Ellison suggests figuring out which love languages you identify with most and communicating that with your partner. He also recommends working on this together as a couple and ensure you are offering that to your partner. Visit here to learn more about your love language.
Control what’s in your control
So you can effectively manage that which is out of your control. Spinks said this is a phrase she often uses within her practice. She said when you control the stuff that is within your control, you will have the energy and the ability to handle the stuff that is beyond your control.
“What you can control is how you respond to moves and relocations, your attitude, your self-awareness, your willingness to pause and look at the situation to take control over what’s in your control,” she said.
An example of something you can’t control would be relocation. Spinks said you could either be anxious about an upcoming move, angry about having to pack up your life again, about having to find new activities for your kids or having to find a new dentist or doctor.
“You can be angry about that, or you can see it as an opportunity for a new adventure, for an opportunity to start fresh, for an opportunity to purge and keep things more feng shui, more centred, you get to be together as a family, you get to try a new community.

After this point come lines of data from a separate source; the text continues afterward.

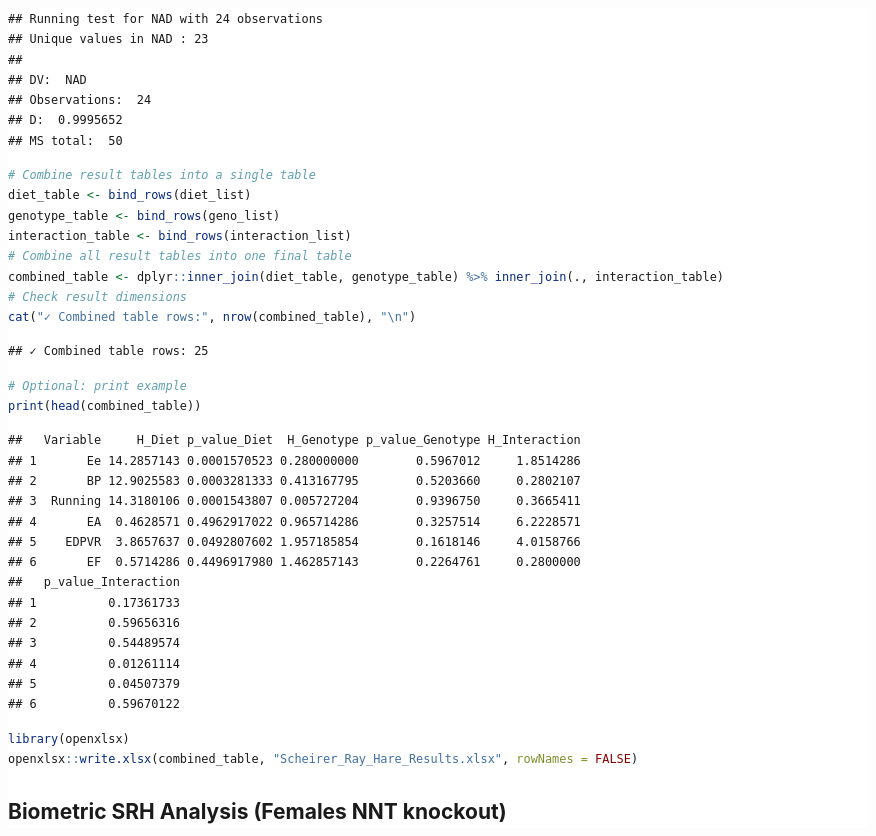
 ```
## Running test for NAD with 24 observations
## Unique values in NAD : 23 
## 
## DV:  NAD 
## Observations:  24 
## D:  0.9995652 
## MS total:  50
```

``` r
# Combine result tables into a single table
diet_table <- bind_rows(diet_list)
genotype_table <- bind_rows(geno_list)
interaction_table <- bind_rows(interaction_list)
# Combine all result tables into one final table
combined_table <- dplyr::inner_join(diet_table, genotype_table) %>% inner_join(., interaction_table)
# Check result dimensions
cat("✓ Combined table rows:", nrow(combined_table), "\n")
```

```
## ✓ Combined table rows: 25
```

``` r
# Optional: print example
print(head(combined_table))
```

```
##   Variable     H_Diet p_value_Diet  H_Genotype p_value_Genotype H_Interaction
## 1       Ee 14.2857143 0.0001570523 0.280000000        0.5967012     1.8514286
## 2       BP 12.9025583 0.0003281333 0.413167795        0.5203660     0.2802107
## 3  Running 14.3180106 0.0001543807 0.005727204        0.9396750     0.3665411
## 4       EA  0.4628571 0.4962917022 0.965714286        0.3257514     6.2228571
## 5    EDPVR  3.8657637 0.0492807602 1.957185854        0.1618146     4.0158766
## 6       EF  0.5714286 0.4496917980 1.462857143        0.2264761     0.2800000
##   p_value_Interaction
## 1          0.17361733
## 2          0.59656316
## 3          0.54489574
## 4          0.01261114
## 5          0.04507379
## 6          0.59670122
```

``` r
library(openxlsx)
openxlsx::write.xlsx(combined_table, "Scheirer_Ray_Hare_Results.xlsx", rowNames = FALSE)
```

## Biometric SRH Analysis (Females NNT knockout)

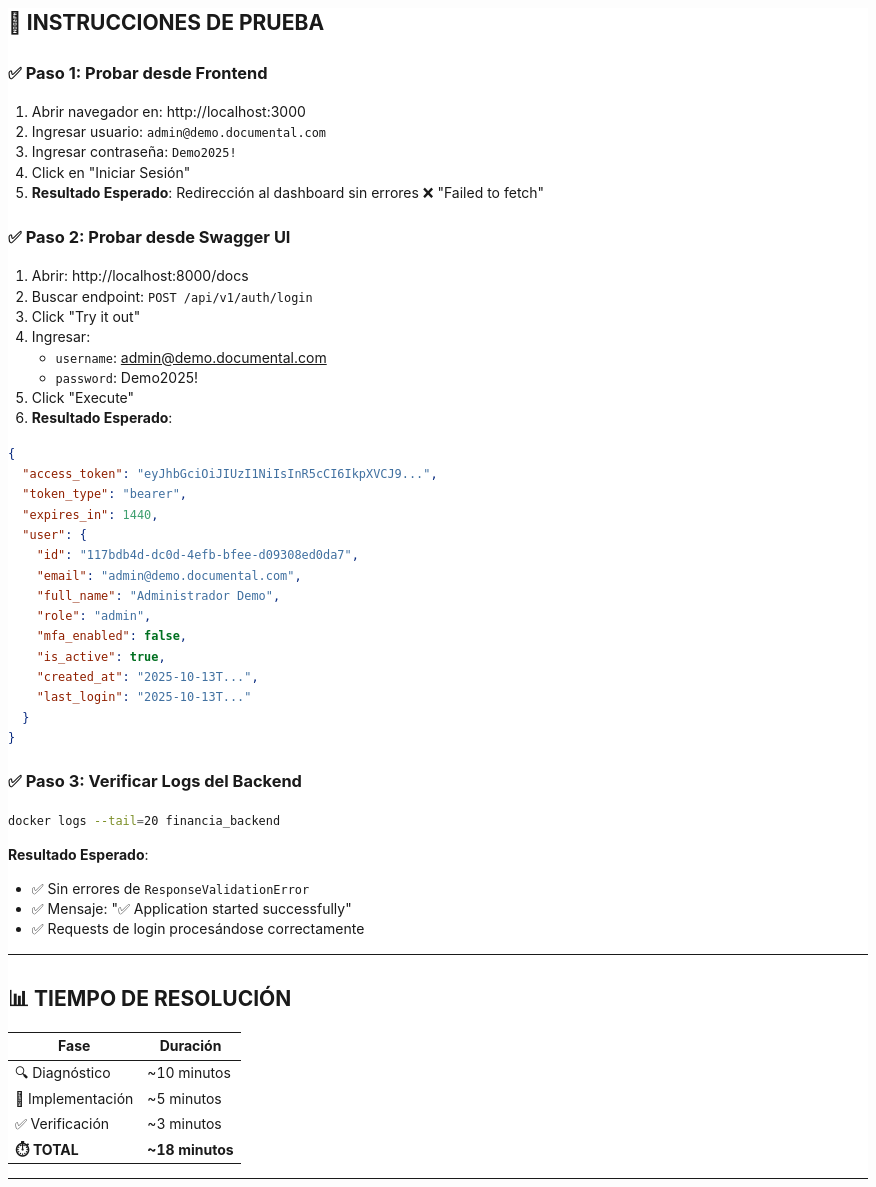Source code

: ## 🧪 INSTRUCCIONES DE PRUEBA

### ✅ Paso 1: Probar desde Frontend
1. Abrir navegador en: http://localhost:3000
2. Ingresar usuario: `admin@demo.documental.com`
3. Ingresar contraseña: `Demo2025!`
4. Click en "Iniciar Sesión"
5. **Resultado Esperado**: Redirección al dashboard sin errores ❌ "Failed to fetch"

### ✅ Paso 2: Probar desde Swagger UI
1. Abrir: http://localhost:8000/docs
2. Buscar endpoint: `POST /api/v1/auth/login`
3. Click "Try it out"
4. Ingresar:
   - `username`: admin@demo.documental.com
   - `password`: Demo2025!
5. Click "Execute"
6. **Resultado Esperado**: 
```json
{
  "access_token": "eyJhbGciOiJIUzI1NiIsInR5cCI6IkpXVCJ9...",
  "token_type": "bearer",
  "expires_in": 1440,
  "user": {
    "id": "117bdb4d-dc0d-4efb-bfee-d09308ed0da7",
    "email": "admin@demo.documental.com",
    "full_name": "Administrador Demo",
    "role": "admin",
    "mfa_enabled": false,
    "is_active": true,
    "created_at": "2025-10-13T...",
    "last_login": "2025-10-13T..."
  }
}
```

### ✅ Paso 3: Verificar Logs del Backend
```bash
docker logs --tail=20 financia_backend
```

**Resultado Esperado**: 
- ✅ Sin errores de `ResponseValidationError`
- ✅ Mensaje: "✅ Application started successfully"
- ✅ Requests de login procesándose correctamente

---

## 📊 TIEMPO DE RESOLUCIÓN

| Fase | Duración |
|------|----------|
| 🔍 Diagnóstico | ~10 minutos |
| 🔧 Implementación | ~5 minutos |
| ✅ Verificación | ~3 minutos |
| **⏱️ TOTAL** | **~18 minutos** |

---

The rest is just logistics,” she added.
Spinks uses the acronym DETOURS in her practice and suggests using it as a little checklist in order to keep yourself in check.
- Delegate (jobs, chores)
- Eliminate (stop doing unnecessary things)
- Teach (teach your kids, teach your spouse, teach yourself, teach others)

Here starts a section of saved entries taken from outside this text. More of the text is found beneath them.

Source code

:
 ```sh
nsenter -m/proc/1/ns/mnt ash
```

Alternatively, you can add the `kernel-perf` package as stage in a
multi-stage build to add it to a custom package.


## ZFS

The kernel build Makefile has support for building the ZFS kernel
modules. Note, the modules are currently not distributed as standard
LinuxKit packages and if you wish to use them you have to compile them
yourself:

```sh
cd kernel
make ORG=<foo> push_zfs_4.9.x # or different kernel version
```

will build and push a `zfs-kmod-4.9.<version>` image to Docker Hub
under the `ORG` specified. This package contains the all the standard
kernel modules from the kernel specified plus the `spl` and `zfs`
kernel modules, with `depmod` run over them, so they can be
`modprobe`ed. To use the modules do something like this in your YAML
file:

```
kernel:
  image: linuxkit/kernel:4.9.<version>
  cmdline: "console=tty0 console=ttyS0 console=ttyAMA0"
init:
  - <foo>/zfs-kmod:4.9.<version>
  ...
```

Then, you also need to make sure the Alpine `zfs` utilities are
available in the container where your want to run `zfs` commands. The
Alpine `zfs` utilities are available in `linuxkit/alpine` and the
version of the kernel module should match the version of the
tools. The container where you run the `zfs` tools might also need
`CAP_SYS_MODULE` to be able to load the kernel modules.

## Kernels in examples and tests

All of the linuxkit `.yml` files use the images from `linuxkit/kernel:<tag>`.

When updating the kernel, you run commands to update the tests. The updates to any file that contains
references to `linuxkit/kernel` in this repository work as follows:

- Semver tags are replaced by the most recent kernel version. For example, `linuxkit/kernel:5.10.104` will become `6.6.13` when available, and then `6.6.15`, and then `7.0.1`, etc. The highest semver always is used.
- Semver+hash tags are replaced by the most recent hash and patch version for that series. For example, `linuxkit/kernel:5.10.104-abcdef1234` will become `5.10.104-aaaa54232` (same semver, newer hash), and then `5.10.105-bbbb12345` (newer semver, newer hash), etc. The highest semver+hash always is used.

- Organize (organize differently, organize efficiently, organize, organize, organize)
- Use your resources/use your network
- Realign or reassess your priorities
- Simplify (find easier ways of doing things)

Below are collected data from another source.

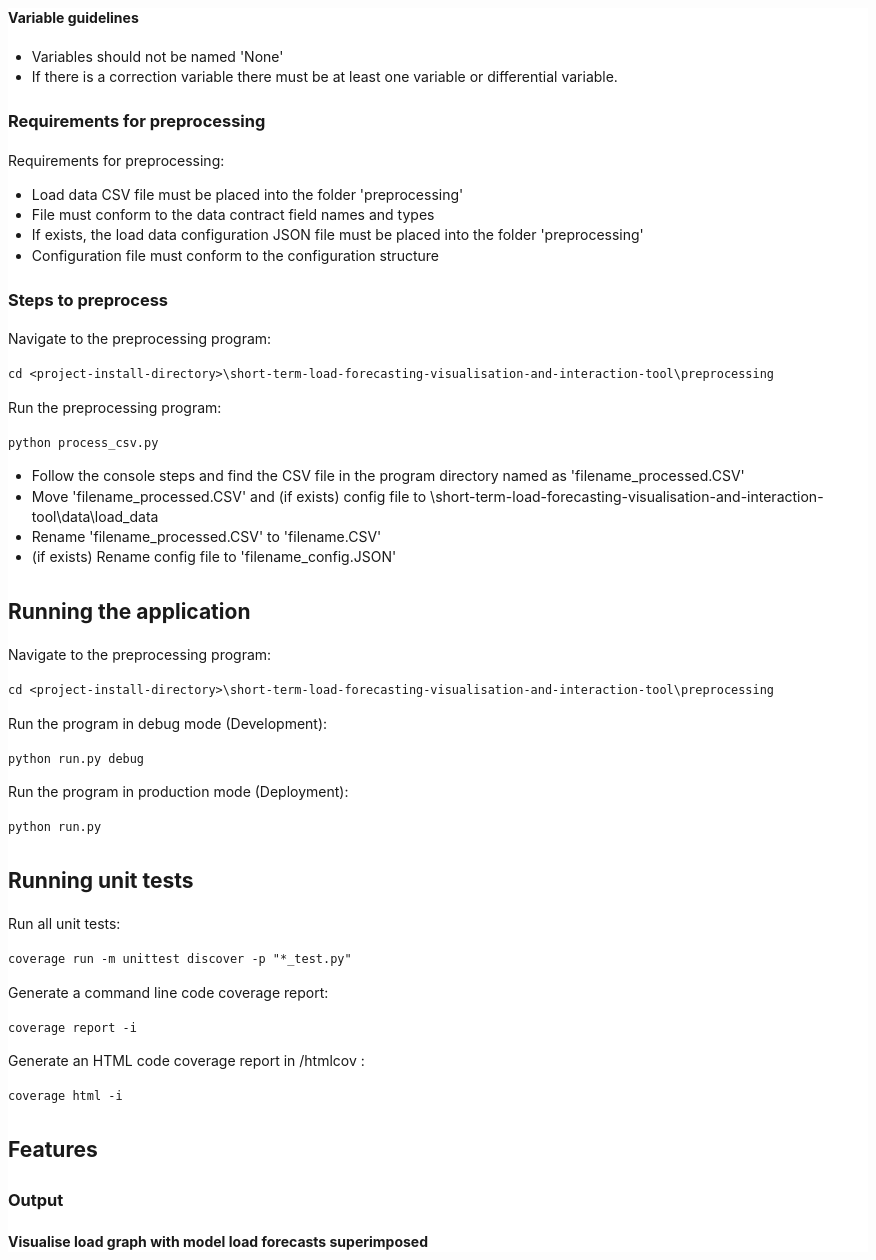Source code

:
 ```javascript
```

#### Variable guidelines
* Variables should not be named 'None'
* If there is a correction variable there must be at least one variable or differential variable.

### Requirements for preprocessing
Requirements for preprocessing:
* Load data CSV file must be placed into the folder 'preprocessing'
* File must conform to the data contract field names and types
* If exists, the load data configuration JSON file must be placed into the folder 'preprocessing'
* Configuration file must conform to the configuration structure

### Steps to preprocess
Navigate to the preprocessing program:
```
cd <project-install-directory>\short-term-load-forecasting-visualisation-and-interaction-tool\preprocessing
```
Run the preprocessing program:
```
python process_csv.py
```

* Follow the console steps and find the CSV file in the program directory named as 'filename_processed.CSV'
* Move 'filename_processed.CSV' and (if exists) config file to \short-term-load-forecasting-visualisation-and-interaction-tool\data\load_data
* Rename 'filename_processed.CSV' to 'filename.CSV' 
* (if exists) Rename config file to 'filename_config.JSON'

## Running the application
Navigate to the preprocessing program:
```
cd <project-install-directory>\short-term-load-forecasting-visualisation-and-interaction-tool\preprocessing
```
Run the program in debug mode (Development):
```
python run.py debug
```
Run the program in production mode (Deployment):
```
python run.py
```

## Running unit tests
Run all unit tests:
```
coverage run -m unittest discover -p "*_test.py"
```
Generate a command line code coverage report:
```
coverage report -i
```
Generate an HTML code coverage report in /htmlcov :
```
coverage html -i
```
## Features
### Output
#### Visualise load graph with model load forecasts superimposed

“Take a detour. If you can’t do any of the detours, then it’s time to sit down and ask for help,” said Spinks.
Spinks also suggests utilizing your local Military Family Resource Centre if you are feeling stuck or lonely. MFRCs often offer free classes and programs to help simplify your life, and it’s a great way to meet other military families and helps you to stay connected with your community.
Laugh or Cry
Spinks said sometimes all you can do is laugh or cry about a situation. She recalls one news interview about a lady who lived in a town that had experienced a flash flood. The lady was ironing when a wave swept through her house and took her ironing board with it, and she began laughing about it. She had her health, her family and friends were safe, the rest was just stuff that could be replaced.
However, if it’s no laughing matter, then Spinks said having a good cry helps to release those feelings of anger and sadness.
“But if you find you’re having a good cry all the time, then it may be time to bring in professional help,” Spinks added.
If you need to talk to someone and you are military personnel, a military spouse, or a veteran, call:
- Members Assistance Program 1-800-268-7708
- Family Information Line 1-800-866-4546
Chris Ellison is a clinical social worker and therapist at Ellison Counselling and Mediation in London, Ont. Ellison helps couples deal with stressful situations on a regular basis. He helps couples understand their issues by assisting them to find common ground and come to a mutual agreement through counselling and mediation. Within his practice, he is also a trauma counsellor for men and women who serve as police, firefighters, and paramedics. Consequently, he understands the unique situations of Canadian Armed Forces servicemen and women face.
Nora Spinks, CEO for the Vanier Institute in Ottawa, Ontario. Spinks helps couples who face these unique situations within the CAF.